- [Instructions]:
• a. In the homily excerpt, at which parish was Archbishop Lori serving when he first met Pat and John Wright?
• b. Reproduce the homily excerpt between "In his homily" and "and John Wright.", inclusive.

- [Extract provided]:
○ ○ ○ ○ ○ ○ ○
In his homily at her Funeral Mass, Archbishop Lori said that he was a newly ordained priest serving at St. Joseph Parish in Largo when he first met Pat and John Wright.
“I came to know her, not as the cardinal’s executive assistant, but rather as a parishioner and as a wife and as a mother, as someone who loved the Lord and loved her Catholic faith,” he said, adding, “I quickly learned that Pat’s love for her faith was not merely theoretical, she lived it. No matter how long and difficult her working days and weeks were, Pat and John were here (at Mass) every Sunday, and her loving enthusiasm for the faith and for the Church never waned.”
Archbishop Lori said that as a young priest starting out at St. Joseph Parish, he witnessed how “Pat and John had a beautiful marriage and a beautiful home.”
He praised John Wright for being “very patient as Pat met the demands of a very demanding job.”
○ ○ ○ ○ ○ ○ ○
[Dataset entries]
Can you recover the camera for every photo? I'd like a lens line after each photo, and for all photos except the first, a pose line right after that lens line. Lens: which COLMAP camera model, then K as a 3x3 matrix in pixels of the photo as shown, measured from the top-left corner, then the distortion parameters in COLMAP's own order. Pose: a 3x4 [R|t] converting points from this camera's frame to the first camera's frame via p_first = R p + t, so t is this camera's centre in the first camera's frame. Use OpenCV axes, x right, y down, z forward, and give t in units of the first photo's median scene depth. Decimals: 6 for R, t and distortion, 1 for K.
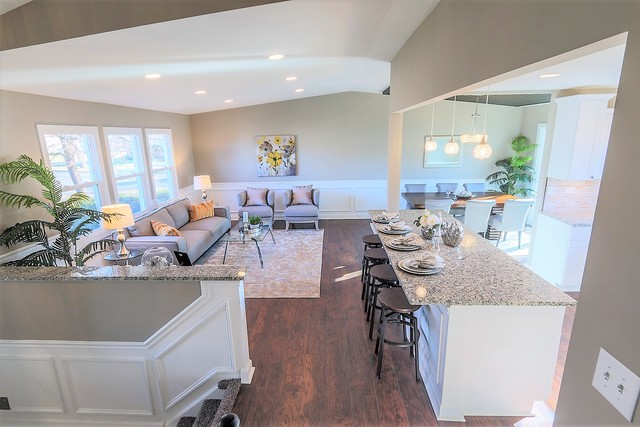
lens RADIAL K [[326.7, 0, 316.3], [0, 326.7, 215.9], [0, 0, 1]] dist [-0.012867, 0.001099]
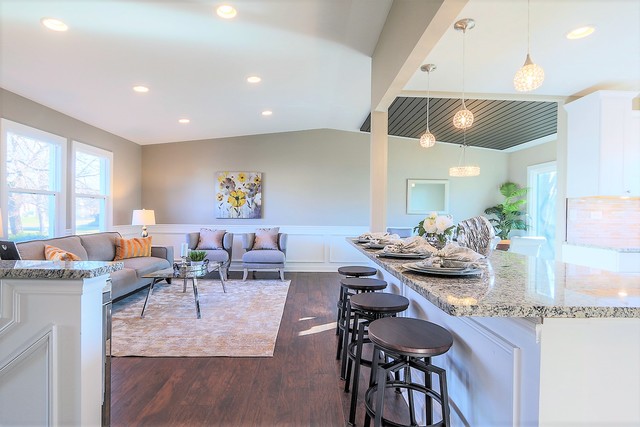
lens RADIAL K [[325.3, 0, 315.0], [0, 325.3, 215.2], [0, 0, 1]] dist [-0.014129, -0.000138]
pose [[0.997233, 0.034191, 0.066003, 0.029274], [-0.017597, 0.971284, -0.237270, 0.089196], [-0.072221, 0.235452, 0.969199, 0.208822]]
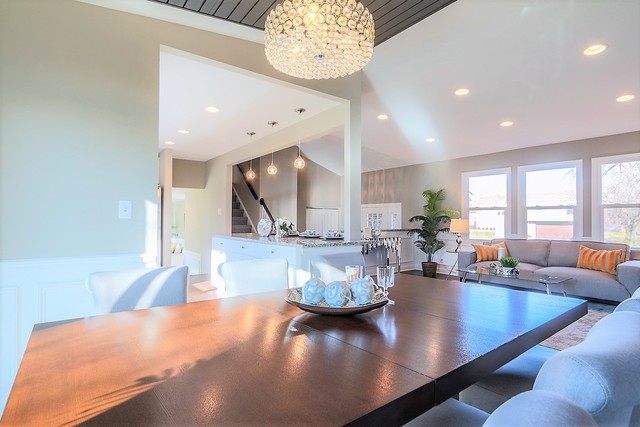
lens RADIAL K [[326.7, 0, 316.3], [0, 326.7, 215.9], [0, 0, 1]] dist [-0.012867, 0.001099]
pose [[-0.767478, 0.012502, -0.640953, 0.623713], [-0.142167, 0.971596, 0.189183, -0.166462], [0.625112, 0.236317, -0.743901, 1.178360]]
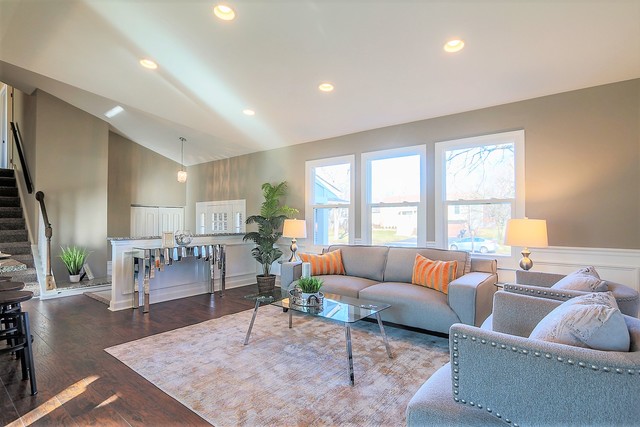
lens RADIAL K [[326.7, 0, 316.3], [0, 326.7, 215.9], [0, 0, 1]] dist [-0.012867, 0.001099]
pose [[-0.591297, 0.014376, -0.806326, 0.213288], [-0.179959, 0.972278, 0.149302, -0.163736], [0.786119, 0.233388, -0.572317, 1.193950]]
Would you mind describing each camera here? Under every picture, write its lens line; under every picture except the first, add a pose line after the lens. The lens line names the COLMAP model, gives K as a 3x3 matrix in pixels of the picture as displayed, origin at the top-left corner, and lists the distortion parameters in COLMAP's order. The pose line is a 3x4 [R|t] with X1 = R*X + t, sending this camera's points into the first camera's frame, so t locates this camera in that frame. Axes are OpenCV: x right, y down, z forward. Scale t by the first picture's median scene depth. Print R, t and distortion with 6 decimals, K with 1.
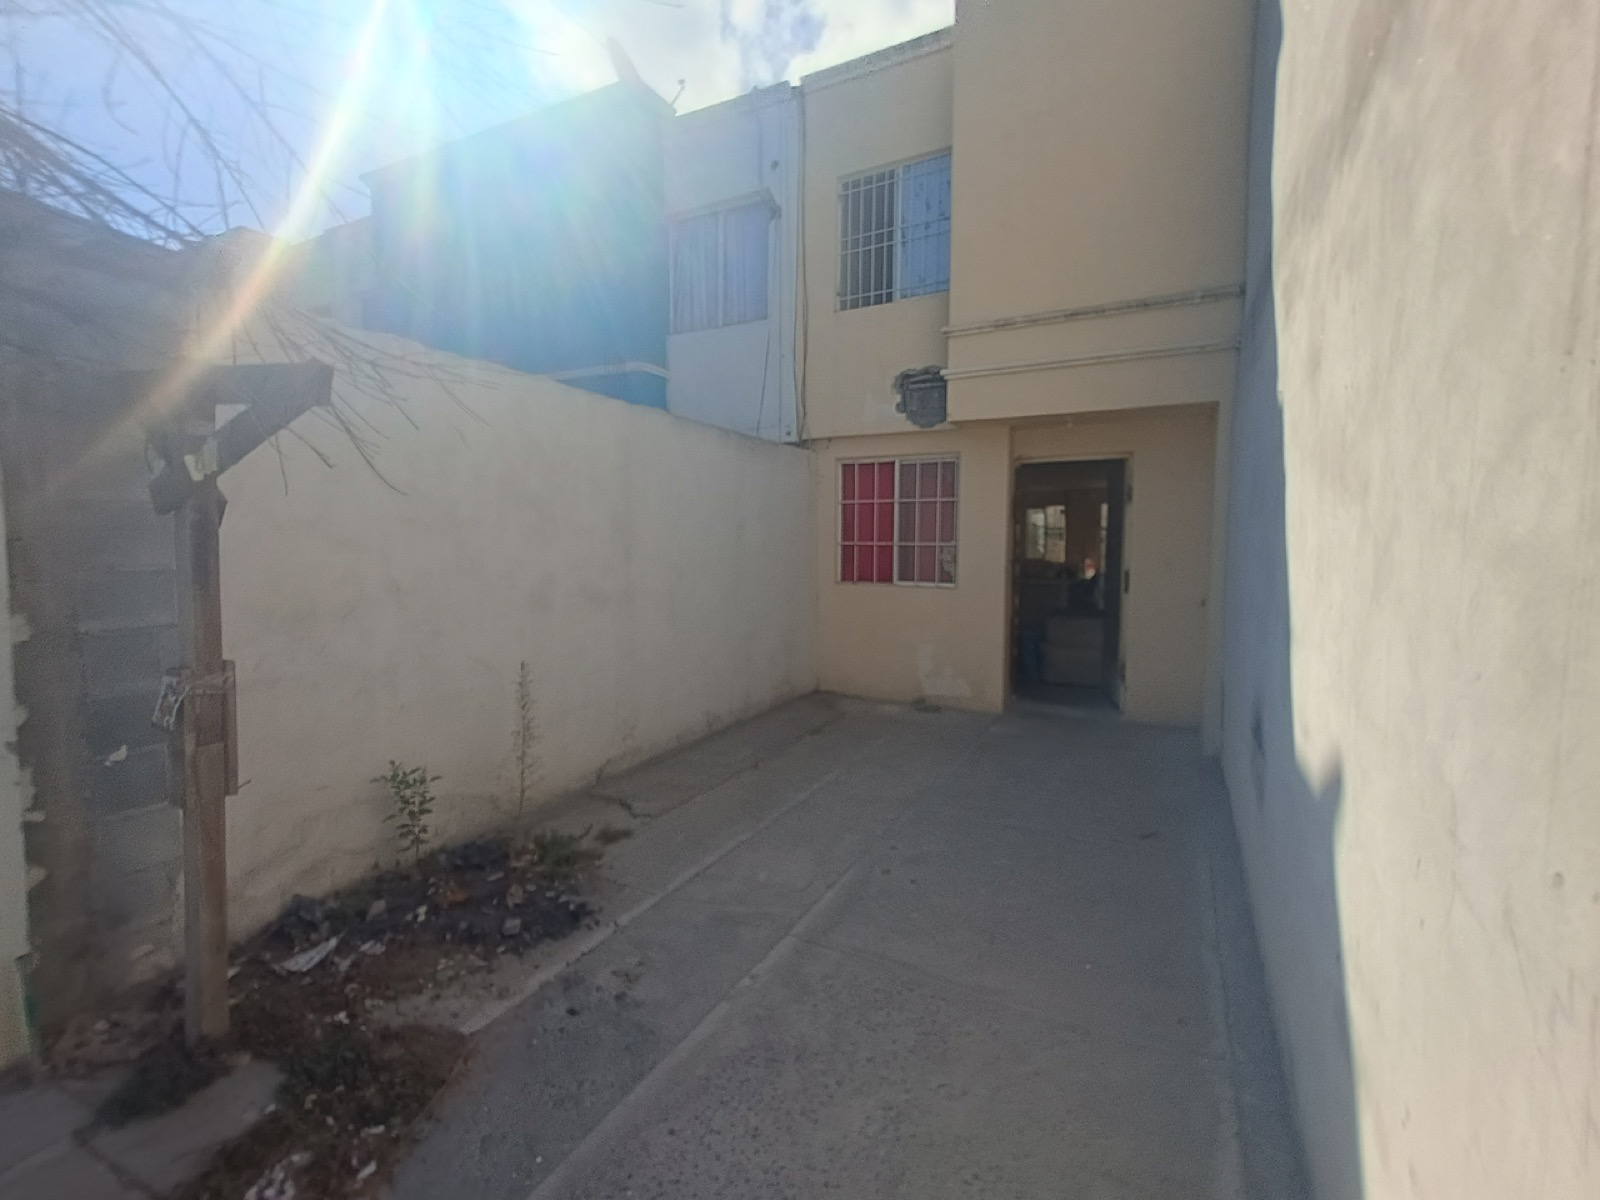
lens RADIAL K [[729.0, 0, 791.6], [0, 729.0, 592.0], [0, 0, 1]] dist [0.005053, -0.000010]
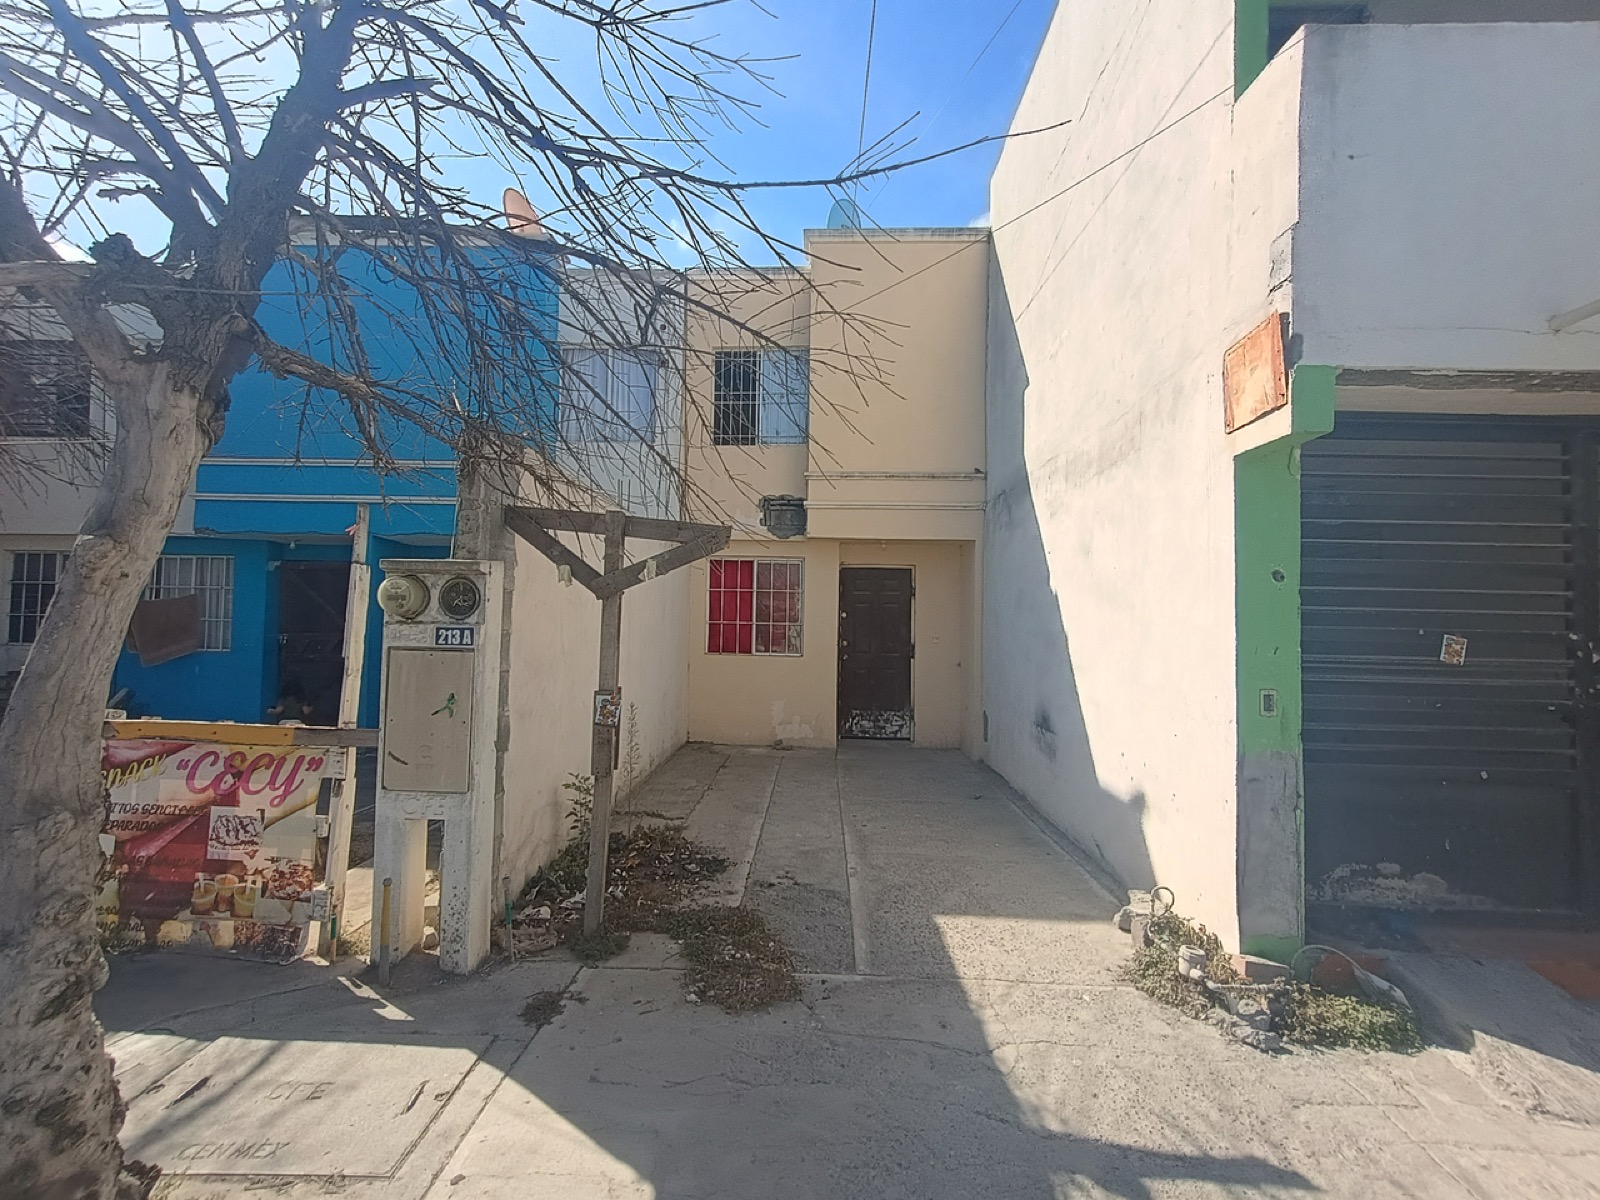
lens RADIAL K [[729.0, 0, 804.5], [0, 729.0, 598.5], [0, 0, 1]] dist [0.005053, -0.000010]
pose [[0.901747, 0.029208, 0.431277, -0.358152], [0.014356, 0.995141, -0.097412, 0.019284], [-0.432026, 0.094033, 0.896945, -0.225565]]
○ ○ ○ ○ ○ ○ ○
- [Solutions below]:
• a. St. Joseph Parish in Largo.

• b.
In his homily at her Funeral Mass, Archbishop Lori said that he was a newly ordained priest serving at St. Joseph Parish in Largo when he first met Pat and John Wright.